**Given text:**
-*-

As for your comments about the all-time list, you’re just refusing to look at the data. If someone comes up with a new idea that is recognized as important in this field, it tends to get a lot of attention quickly. There are a lot of smart people out there everyday looking at new papers on hep-th, ready to jump on anything new they see. Historically, it is not at all unusual for important papers to accumulate nearly 1000 citations within 2-3 years (the most heavily cited papers generally get 3-500 citations/year). I picked one recent year at random (2002), and looked at the SLAC all-time list which that year included the top 104 papers. Eight of these were from within the previous 5 years. It doesn’t take 15 years for most important papers to show up on the all-time list. Please look at this data, and don’t just assume you know what it says. And no, the reason for this data is not that the list is being overwhelmed by a huge number of important new experimental results. Besides WMAP, which dominates the list, this has not been a period of unusually many or important HEP experimental discoveries, although HEP experiment is in better shaper than HEP theory.
As far as I can tell you’re both students and lack historical perspective on this issue. If you ask anyone who has been working in this field for twenty years or more, paying close attention to new developments as they arose, I think you’ll find that virtually all will tell you that the dearth of recognizable new ideas during the last six years compared to earlier periods has been dramatic. If you don’t want to believe me or other people who have this experience, look for yourself at the SLAC data.

-*-

**Work request A:**
Answer these from the passage on citation data:
(i) Which year did the writer pick at random?
(ii) How many papers did the SLAC all-time list include that year?
(iii) Over how many recent years does the writer say there has been a dramatic dearth of recognizable new ideas?
The entries that follow the passage on citation data have nothing to do with it.

-*-

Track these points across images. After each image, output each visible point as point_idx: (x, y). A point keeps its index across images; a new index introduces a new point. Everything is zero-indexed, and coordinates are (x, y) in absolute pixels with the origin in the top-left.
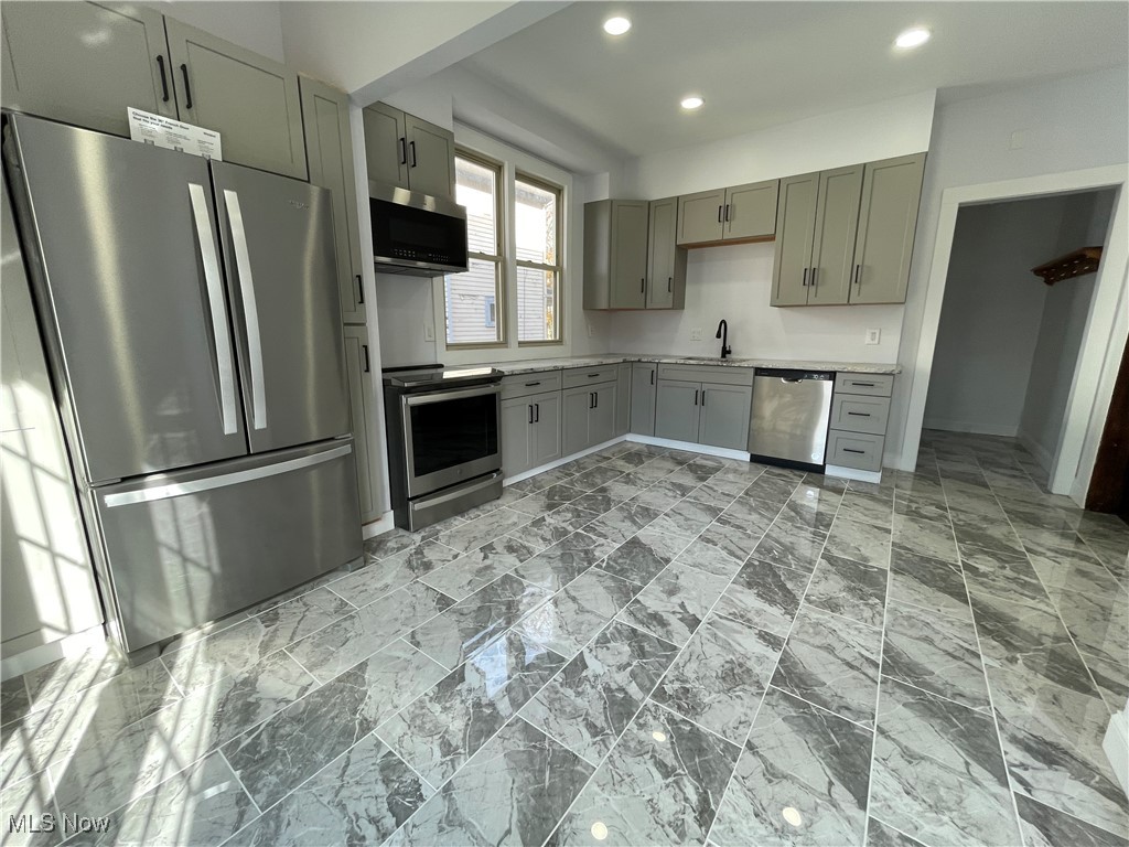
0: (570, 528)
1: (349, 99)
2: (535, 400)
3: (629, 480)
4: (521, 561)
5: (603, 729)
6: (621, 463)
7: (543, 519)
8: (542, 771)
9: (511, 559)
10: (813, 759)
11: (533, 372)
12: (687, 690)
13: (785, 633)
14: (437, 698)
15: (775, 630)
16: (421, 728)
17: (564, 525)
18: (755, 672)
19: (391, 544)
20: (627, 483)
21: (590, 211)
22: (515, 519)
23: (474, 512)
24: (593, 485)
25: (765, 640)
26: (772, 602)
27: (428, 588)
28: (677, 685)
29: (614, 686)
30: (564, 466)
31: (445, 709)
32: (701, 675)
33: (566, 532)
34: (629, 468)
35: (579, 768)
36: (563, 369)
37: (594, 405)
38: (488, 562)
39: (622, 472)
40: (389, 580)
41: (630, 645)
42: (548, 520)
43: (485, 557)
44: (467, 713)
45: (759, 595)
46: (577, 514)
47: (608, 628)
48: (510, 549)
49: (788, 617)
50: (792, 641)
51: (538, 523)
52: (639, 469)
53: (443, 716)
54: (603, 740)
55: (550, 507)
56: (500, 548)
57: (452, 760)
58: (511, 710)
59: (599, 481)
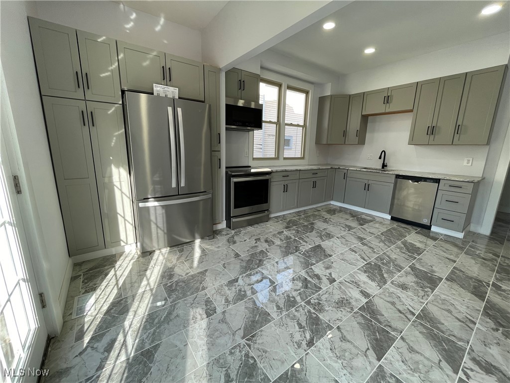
0: (293, 237)
1: (220, 69)
2: (286, 183)
3: (325, 221)
4: (269, 246)
5: (282, 308)
6: (324, 213)
7: (283, 232)
8: (256, 315)
9: (266, 245)
10: (365, 339)
11: (286, 171)
12: (320, 304)
13: (374, 293)
14: (227, 285)
15: (369, 291)
16: (220, 293)
17: (290, 235)
18: (352, 304)
19: (224, 233)
20: (324, 222)
21: (322, 100)
22: (271, 230)
23: (256, 226)
24: (309, 221)
25: (363, 293)
26: (373, 280)
27: (233, 250)
28: (316, 301)
29: (291, 295)
30: (298, 212)
31: (229, 289)
32: (328, 300)
33: (291, 238)
34: (327, 216)
35: (269, 318)
36: (300, 170)
37: (314, 186)
38: (256, 244)
39: (323, 217)
40: (220, 245)
41: (302, 283)
42: (285, 232)
43: (256, 243)
44: (236, 292)
45: (368, 276)
46: (298, 232)
47: (296, 276)
48: (266, 241)
49: (379, 288)
50: (375, 297)
51: (281, 233)
52: (332, 217)
53: (228, 291)
54: (281, 312)
55: (287, 228)
56: (262, 240)
57: (228, 305)
58: (251, 294)
59: (312, 220)
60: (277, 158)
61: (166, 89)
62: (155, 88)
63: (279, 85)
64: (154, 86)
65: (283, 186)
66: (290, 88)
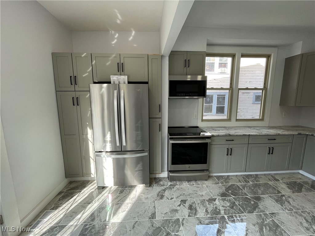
0: (222, 212)
1: (162, 57)
3: (280, 200)
4: (189, 216)
6: (284, 186)
7: (215, 200)
9: (186, 212)
11: (230, 135)
17: (221, 208)
19: (161, 183)
20: (277, 201)
22: (204, 193)
23: (194, 183)
24: (255, 193)
27: (154, 207)
30: (248, 176)
33: (219, 213)
34: (286, 191)
36: (249, 135)
38: (178, 208)
39: (279, 192)
40: (149, 196)
42: (217, 202)
43: (179, 205)
46: (233, 205)
48: (190, 208)
51: (212, 200)
52: (294, 195)
55: (223, 195)
56: (187, 205)
59: (260, 192)
60: (229, 120)
61: (119, 78)
62: (111, 78)
63: (233, 56)
64: (111, 77)
65: (226, 150)
66: (243, 56)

-*-

**Work request B:** Rewrite the entries from their first line through the line containing "48: (266, 241)", replacing "top-left" with "upper-left" and leaving everything else the same. Omit the pictures from your answer.

**Task response A:**
(i) 2002
(ii) 104
(iii) Six

**Task response B:**
Track these points across images. After each image, output each visible point as point_idx: (x, y). A point keeps its index across images; a new index introduces a new point. Everything is zero-indexed, and coordinates are (x, y) in absolute pixels with the origin in the upper-left.
0: (570, 528)
1: (349, 99)
2: (535, 400)
3: (629, 480)
4: (521, 561)
5: (603, 729)
6: (621, 463)
7: (543, 519)
8: (542, 771)
9: (511, 559)
10: (813, 759)
11: (533, 372)
12: (687, 690)
13: (785, 633)
14: (437, 698)
15: (775, 630)
16: (421, 728)
17: (564, 525)
18: (755, 672)
19: (391, 544)
20: (627, 483)
21: (590, 211)
22: (515, 519)
23: (474, 512)
24: (593, 485)
25: (765, 640)
26: (772, 602)
27: (428, 588)
28: (677, 685)
29: (614, 686)
30: (564, 466)
31: (445, 709)
32: (701, 675)
33: (566, 532)
34: (629, 468)
35: (579, 768)
36: (563, 369)
37: (594, 405)
38: (488, 562)
39: (622, 472)
40: (389, 580)
41: (630, 645)
42: (548, 520)
43: (485, 557)
44: (467, 713)
45: (759, 595)
46: (577, 514)
47: (608, 628)
48: (510, 549)
49: (788, 617)
50: (792, 641)
51: (538, 523)
52: (639, 469)
53: (443, 716)
54: (603, 740)
55: (550, 507)
56: (500, 548)
57: (452, 760)
58: (511, 710)
59: (599, 481)
0: (293, 237)
1: (220, 69)
2: (286, 183)
3: (325, 221)
4: (269, 246)
5: (282, 308)
6: (324, 213)
7: (283, 232)
8: (256, 315)
9: (266, 245)
10: (365, 339)
11: (286, 171)
12: (320, 304)
13: (374, 293)
14: (227, 285)
15: (369, 291)
16: (220, 293)
17: (290, 235)
18: (352, 304)
19: (224, 233)
20: (324, 222)
21: (322, 100)
22: (271, 230)
23: (256, 226)
24: (309, 221)
25: (363, 293)
26: (373, 280)
27: (233, 250)
28: (316, 301)
29: (291, 295)
30: (298, 212)
31: (229, 289)
32: (328, 300)
33: (291, 238)
34: (327, 216)
35: (269, 318)
36: (300, 170)
37: (314, 186)
38: (256, 244)
39: (323, 217)
40: (220, 245)
41: (302, 283)
42: (285, 232)
43: (256, 243)
44: (236, 292)
45: (368, 276)
46: (298, 232)
47: (296, 276)
48: (266, 241)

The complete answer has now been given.